Your answer should be only the lines below from the one with "we Otwarcia i" to the one with "környezetek szimulálására. Így", repeated exactly, ends included.

● **Input records**:
○ ○ ○ ○
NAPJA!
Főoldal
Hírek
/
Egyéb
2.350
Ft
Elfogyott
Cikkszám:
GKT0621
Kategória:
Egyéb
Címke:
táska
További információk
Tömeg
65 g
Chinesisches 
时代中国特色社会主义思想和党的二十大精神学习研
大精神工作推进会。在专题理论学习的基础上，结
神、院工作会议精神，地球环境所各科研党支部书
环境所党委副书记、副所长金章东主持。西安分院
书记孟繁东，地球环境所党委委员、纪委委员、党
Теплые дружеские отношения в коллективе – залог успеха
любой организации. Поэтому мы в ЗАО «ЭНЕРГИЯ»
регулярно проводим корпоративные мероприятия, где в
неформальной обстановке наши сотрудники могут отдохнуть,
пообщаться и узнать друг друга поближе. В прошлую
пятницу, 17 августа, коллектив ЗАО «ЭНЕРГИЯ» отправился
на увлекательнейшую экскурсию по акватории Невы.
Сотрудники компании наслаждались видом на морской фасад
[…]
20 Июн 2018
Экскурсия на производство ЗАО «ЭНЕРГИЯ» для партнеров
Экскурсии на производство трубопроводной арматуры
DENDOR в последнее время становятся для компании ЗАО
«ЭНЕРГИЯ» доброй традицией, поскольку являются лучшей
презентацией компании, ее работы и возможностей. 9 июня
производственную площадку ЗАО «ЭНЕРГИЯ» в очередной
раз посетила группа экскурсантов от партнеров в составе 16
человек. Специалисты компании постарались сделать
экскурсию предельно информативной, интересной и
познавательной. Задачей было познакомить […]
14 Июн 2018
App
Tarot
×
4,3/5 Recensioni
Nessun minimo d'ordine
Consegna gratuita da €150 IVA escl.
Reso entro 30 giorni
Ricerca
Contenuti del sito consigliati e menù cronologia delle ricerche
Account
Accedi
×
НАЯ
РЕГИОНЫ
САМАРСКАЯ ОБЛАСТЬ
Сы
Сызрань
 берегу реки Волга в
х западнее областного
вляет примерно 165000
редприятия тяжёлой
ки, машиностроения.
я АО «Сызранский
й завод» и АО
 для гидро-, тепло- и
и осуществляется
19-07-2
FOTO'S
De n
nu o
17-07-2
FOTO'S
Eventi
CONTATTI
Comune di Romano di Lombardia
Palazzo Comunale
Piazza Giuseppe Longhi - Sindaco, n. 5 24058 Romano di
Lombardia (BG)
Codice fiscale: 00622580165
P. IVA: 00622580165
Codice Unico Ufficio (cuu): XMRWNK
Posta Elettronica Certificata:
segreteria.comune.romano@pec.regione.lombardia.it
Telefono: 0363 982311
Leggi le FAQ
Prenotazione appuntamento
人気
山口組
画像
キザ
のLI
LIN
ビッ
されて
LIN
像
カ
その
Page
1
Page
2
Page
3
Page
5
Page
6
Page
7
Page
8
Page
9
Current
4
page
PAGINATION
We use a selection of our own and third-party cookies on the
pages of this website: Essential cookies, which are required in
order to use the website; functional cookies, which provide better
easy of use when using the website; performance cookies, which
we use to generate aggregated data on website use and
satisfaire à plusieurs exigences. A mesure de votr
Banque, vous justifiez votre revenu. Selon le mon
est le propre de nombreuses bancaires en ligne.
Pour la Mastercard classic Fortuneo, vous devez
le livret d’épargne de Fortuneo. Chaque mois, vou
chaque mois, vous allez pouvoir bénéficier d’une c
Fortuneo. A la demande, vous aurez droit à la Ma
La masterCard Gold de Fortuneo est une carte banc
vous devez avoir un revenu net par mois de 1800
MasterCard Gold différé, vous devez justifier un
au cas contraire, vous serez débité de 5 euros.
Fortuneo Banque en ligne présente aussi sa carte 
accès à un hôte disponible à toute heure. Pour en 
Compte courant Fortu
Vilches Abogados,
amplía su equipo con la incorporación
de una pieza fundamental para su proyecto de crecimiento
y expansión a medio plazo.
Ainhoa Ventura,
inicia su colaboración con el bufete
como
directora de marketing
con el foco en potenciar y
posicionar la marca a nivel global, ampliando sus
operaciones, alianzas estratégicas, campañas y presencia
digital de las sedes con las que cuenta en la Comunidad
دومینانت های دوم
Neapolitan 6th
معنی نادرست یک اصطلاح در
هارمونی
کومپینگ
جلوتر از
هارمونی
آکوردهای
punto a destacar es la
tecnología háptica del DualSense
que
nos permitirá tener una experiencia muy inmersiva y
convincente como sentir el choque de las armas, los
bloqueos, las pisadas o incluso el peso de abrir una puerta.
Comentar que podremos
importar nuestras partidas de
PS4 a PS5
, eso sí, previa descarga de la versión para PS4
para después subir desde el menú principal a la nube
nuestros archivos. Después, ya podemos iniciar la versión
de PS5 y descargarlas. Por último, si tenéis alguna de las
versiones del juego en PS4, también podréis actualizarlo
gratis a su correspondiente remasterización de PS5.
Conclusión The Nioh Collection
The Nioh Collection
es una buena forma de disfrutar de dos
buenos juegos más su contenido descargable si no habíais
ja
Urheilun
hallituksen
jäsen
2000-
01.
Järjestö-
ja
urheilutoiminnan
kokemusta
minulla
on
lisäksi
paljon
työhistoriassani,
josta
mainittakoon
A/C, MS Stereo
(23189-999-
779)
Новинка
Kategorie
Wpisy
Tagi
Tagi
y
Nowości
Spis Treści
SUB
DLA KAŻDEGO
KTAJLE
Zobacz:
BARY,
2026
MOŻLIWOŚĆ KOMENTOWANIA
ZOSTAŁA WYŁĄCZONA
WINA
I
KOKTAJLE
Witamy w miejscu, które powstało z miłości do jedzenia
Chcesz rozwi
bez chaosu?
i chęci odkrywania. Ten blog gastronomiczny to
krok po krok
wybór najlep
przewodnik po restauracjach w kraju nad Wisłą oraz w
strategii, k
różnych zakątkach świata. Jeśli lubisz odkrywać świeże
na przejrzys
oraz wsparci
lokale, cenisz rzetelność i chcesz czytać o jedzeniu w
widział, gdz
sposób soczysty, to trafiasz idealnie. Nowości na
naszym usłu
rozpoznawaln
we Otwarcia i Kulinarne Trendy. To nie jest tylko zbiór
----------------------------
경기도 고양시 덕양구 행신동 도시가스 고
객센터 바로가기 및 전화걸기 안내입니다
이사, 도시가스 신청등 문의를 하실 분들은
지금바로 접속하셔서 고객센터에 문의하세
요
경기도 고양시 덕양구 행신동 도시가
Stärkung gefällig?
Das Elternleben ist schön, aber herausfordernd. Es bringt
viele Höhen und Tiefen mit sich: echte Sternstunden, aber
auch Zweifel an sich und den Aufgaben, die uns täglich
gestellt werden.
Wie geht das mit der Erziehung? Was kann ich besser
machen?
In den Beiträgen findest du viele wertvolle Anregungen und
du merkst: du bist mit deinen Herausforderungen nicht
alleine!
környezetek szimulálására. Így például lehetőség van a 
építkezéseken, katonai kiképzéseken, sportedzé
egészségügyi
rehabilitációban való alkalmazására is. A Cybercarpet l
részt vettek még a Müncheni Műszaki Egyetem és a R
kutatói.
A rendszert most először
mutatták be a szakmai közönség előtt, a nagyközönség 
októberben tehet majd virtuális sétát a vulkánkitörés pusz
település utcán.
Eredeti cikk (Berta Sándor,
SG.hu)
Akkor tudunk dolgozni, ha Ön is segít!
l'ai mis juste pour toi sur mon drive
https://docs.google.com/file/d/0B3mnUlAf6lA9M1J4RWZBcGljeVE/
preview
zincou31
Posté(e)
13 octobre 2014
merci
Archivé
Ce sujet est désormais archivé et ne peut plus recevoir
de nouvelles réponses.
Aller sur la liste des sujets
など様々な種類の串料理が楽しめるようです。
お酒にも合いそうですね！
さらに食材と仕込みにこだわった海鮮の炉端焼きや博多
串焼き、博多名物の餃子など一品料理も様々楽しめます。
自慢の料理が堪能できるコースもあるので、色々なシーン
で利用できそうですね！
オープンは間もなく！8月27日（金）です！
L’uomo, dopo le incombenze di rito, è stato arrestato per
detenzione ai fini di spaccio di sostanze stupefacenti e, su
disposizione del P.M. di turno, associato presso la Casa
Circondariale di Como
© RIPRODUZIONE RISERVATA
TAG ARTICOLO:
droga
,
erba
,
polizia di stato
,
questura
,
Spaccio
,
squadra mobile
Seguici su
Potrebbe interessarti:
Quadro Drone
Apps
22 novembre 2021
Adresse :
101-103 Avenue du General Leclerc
○ ○ ○ ○
● **Your response**:
we Otwarcia i Kulinarne Trendy. To nie jest tylko zbiór
----------------------------
경기도 고양시 덕양구 행신동 도시가스 고
객센터 바로가기 및 전화걸기 안내입니다
이사, 도시가스 신청등 문의를 하실 분들은
지금바로 접속하셔서 고객센터에 문의하세
요
경기도 고양시 덕양구 행신동 도시가
Stärkung gefällig?
Das Elternleben ist schön, aber herausfordernd. Es bringt
viele Höhen und Tiefen mit sich: echte Sternstunden, aber
auch Zweifel an sich und den Aufgaben, die uns täglich
gestellt werden.
Wie geht das mit der Erziehung? Was kann ich besser
machen?
In den Beiträgen findest du viele wertvolle Anregungen und
du merkst: du bist mit deinen Herausforderungen nicht
alleine!
környezetek szimulálására. Így például lehetőség van a 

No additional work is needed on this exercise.